Directions for this task
Identify all lines below that hold "each" and collect them.

Extracted records
_ _ _ _

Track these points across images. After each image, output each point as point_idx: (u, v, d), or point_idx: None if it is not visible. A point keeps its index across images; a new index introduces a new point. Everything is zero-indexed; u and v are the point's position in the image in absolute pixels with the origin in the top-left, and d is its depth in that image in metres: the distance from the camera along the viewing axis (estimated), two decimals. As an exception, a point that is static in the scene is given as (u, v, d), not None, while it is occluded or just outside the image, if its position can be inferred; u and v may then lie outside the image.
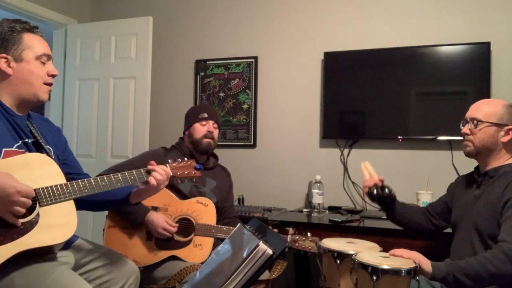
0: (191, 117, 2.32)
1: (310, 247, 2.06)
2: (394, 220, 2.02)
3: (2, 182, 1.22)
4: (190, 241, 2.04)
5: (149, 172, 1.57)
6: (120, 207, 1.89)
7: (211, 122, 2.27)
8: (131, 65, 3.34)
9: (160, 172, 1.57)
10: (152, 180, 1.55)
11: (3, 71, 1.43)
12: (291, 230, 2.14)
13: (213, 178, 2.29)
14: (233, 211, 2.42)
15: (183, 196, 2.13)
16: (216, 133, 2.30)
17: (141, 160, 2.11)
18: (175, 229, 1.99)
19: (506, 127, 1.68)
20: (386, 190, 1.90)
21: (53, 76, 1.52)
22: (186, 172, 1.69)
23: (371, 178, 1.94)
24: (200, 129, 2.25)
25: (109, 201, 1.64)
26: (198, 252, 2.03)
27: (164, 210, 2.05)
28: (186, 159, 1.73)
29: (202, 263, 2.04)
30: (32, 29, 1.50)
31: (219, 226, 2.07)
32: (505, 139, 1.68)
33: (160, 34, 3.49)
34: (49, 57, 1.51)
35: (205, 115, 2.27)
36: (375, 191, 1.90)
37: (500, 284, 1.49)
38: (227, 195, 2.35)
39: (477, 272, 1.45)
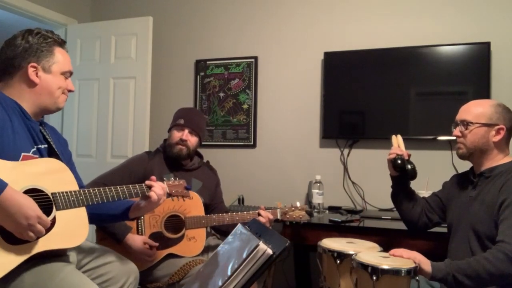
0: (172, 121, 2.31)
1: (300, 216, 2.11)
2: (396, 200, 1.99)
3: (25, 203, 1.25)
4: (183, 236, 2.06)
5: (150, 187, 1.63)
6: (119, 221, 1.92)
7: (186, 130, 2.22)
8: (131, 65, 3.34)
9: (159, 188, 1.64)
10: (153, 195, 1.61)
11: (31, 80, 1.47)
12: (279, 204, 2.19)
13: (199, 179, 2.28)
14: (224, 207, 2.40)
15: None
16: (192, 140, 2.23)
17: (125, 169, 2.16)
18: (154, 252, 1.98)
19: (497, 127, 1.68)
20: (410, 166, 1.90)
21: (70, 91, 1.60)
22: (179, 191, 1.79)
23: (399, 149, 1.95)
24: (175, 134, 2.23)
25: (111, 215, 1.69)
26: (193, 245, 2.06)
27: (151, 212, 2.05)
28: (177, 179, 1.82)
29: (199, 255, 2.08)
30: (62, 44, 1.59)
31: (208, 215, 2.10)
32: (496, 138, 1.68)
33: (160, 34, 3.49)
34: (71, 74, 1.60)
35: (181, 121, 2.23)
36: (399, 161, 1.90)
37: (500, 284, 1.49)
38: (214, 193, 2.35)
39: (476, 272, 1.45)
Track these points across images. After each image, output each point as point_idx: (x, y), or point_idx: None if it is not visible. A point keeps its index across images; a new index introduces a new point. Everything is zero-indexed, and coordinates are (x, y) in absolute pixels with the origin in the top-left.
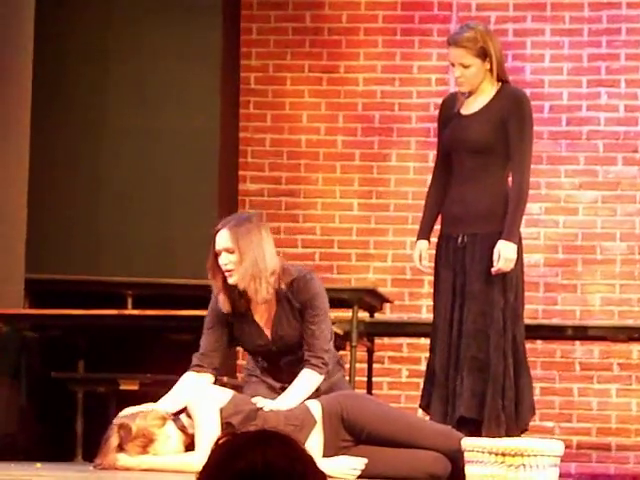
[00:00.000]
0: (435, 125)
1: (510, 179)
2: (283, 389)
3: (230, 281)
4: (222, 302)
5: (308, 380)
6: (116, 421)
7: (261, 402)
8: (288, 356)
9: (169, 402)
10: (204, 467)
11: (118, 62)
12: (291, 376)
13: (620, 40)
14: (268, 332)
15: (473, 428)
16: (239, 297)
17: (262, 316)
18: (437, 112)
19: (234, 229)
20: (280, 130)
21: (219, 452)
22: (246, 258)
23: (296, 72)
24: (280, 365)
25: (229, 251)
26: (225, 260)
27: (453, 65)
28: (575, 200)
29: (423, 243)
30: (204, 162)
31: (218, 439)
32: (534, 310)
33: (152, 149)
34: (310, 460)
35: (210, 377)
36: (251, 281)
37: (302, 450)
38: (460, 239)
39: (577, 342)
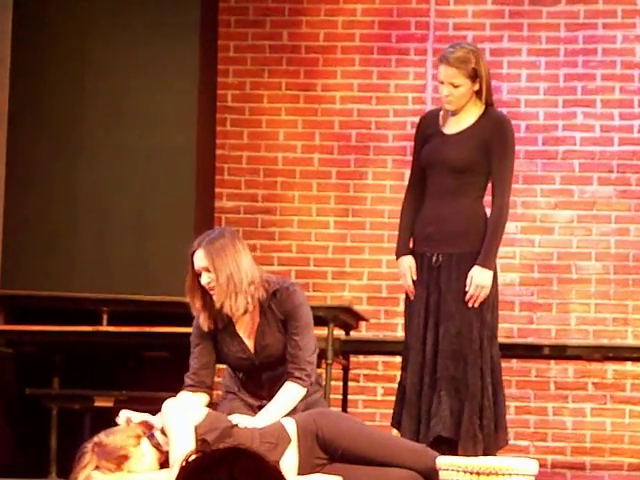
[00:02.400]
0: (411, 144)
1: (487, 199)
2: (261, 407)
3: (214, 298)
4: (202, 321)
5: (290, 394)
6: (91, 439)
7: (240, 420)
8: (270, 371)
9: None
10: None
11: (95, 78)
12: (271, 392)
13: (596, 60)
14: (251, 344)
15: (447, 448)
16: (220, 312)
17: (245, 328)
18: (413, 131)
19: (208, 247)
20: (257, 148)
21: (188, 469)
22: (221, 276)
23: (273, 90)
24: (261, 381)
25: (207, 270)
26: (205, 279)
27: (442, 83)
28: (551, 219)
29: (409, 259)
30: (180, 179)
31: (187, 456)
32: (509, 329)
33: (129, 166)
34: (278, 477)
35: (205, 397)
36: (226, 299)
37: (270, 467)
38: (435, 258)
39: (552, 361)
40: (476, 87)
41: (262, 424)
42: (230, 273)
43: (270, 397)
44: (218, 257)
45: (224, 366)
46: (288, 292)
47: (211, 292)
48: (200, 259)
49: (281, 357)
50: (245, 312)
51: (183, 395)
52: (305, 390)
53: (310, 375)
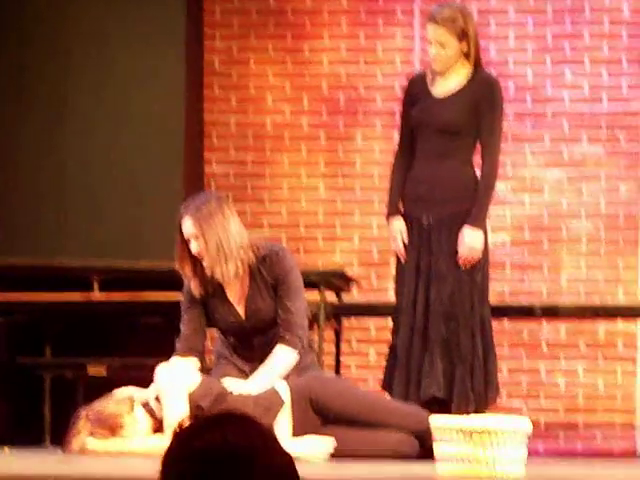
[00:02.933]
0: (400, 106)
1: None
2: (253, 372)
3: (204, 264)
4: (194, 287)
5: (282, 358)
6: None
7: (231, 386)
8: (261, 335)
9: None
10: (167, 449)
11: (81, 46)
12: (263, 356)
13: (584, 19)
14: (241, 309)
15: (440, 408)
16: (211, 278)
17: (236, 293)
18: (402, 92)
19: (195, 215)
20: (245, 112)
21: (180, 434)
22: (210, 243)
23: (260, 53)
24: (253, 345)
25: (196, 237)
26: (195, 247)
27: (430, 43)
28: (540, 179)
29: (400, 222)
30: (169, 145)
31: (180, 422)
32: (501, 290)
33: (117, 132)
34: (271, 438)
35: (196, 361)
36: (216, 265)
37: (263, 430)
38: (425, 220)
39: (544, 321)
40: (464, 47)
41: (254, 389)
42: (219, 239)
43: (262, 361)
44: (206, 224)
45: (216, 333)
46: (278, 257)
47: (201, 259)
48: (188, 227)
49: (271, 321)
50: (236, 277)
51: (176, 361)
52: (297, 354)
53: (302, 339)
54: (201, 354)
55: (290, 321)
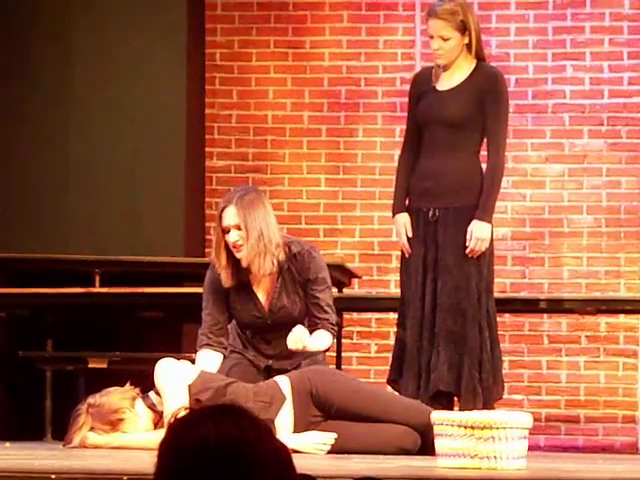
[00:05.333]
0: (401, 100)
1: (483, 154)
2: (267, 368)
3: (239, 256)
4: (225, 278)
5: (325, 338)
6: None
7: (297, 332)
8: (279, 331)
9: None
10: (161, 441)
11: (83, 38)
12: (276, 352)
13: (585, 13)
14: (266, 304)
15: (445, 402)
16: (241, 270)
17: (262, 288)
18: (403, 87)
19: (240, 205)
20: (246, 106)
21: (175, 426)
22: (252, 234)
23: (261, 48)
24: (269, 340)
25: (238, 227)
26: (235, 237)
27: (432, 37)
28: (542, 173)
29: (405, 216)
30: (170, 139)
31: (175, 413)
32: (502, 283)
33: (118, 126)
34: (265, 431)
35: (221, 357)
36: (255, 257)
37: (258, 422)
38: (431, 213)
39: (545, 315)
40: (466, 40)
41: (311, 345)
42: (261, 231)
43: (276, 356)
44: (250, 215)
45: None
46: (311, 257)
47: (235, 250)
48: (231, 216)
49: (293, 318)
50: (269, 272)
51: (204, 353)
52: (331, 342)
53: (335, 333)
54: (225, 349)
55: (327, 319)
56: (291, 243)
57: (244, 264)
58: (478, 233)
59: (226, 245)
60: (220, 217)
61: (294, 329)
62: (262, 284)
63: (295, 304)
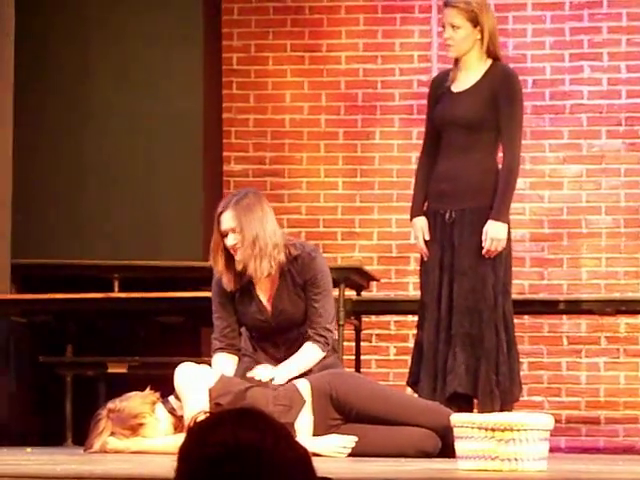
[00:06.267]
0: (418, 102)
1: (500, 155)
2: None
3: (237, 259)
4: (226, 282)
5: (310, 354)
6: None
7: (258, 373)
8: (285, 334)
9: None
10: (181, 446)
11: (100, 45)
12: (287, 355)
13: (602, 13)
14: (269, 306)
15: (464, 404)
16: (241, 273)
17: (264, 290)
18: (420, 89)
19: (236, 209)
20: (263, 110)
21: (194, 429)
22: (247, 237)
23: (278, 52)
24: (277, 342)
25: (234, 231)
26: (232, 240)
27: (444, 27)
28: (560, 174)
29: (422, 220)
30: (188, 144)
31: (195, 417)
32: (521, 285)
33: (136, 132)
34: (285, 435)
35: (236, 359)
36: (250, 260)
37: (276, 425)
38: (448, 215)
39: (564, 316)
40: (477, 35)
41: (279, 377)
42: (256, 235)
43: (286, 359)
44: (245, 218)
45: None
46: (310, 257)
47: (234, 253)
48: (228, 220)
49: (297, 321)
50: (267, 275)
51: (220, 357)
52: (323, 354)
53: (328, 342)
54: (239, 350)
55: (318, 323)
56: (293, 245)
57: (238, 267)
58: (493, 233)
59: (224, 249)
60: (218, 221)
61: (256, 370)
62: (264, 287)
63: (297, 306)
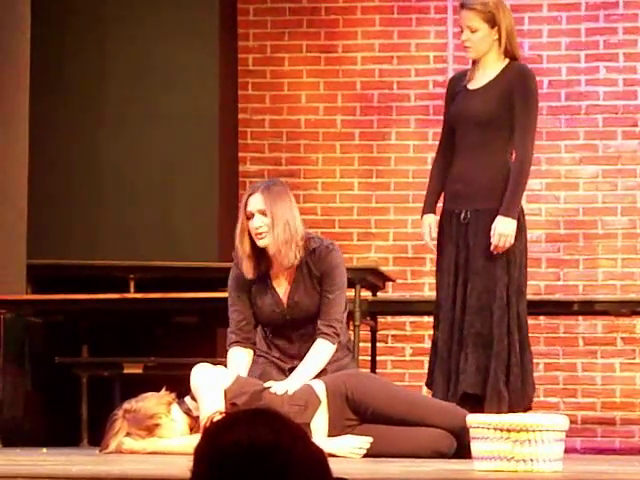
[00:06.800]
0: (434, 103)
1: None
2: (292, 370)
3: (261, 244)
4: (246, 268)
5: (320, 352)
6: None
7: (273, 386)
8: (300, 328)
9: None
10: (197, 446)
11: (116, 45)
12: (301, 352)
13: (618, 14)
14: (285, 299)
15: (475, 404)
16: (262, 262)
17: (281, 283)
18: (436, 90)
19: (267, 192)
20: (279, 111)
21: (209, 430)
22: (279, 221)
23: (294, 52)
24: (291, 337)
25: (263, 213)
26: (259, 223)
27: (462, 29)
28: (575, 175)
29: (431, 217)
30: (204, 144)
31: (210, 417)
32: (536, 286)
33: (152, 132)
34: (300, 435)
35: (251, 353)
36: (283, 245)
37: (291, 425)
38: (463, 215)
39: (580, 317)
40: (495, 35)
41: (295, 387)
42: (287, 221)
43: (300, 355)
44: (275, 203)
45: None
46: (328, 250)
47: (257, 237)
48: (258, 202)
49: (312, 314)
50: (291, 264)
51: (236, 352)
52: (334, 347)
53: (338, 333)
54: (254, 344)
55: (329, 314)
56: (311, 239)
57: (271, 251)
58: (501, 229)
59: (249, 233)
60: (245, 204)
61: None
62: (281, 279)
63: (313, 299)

_ _ _ _

Answer for this exercise
Track these points across images. After each image, output each point as point_idx: (u, v, d), or point_idx: None if it is not visible. A point keeps its index across images; a new index introduces a new point. Everything is zero-indexed; u and v are the point's position in the image in absolute pixels with the origin in the top-left, and d is its depth in that image in metres: the distance from the camera along the viewing axis (estimated), two decimals. As an exception, a point that is static in the scene is given as (u, v, d), not None, while it is occluded or just outside the image, if its position can be inferred; u and v may then lie outside the image.
Track these points across images. After each image, output each point as point_idx: (x, y), or point_idx: None if it is not visible. A point keeps its index across images; a new index introduces a new point. Everything is zero-indexed, and coordinates are (x, y) in absolute pixels with the origin in the top-left.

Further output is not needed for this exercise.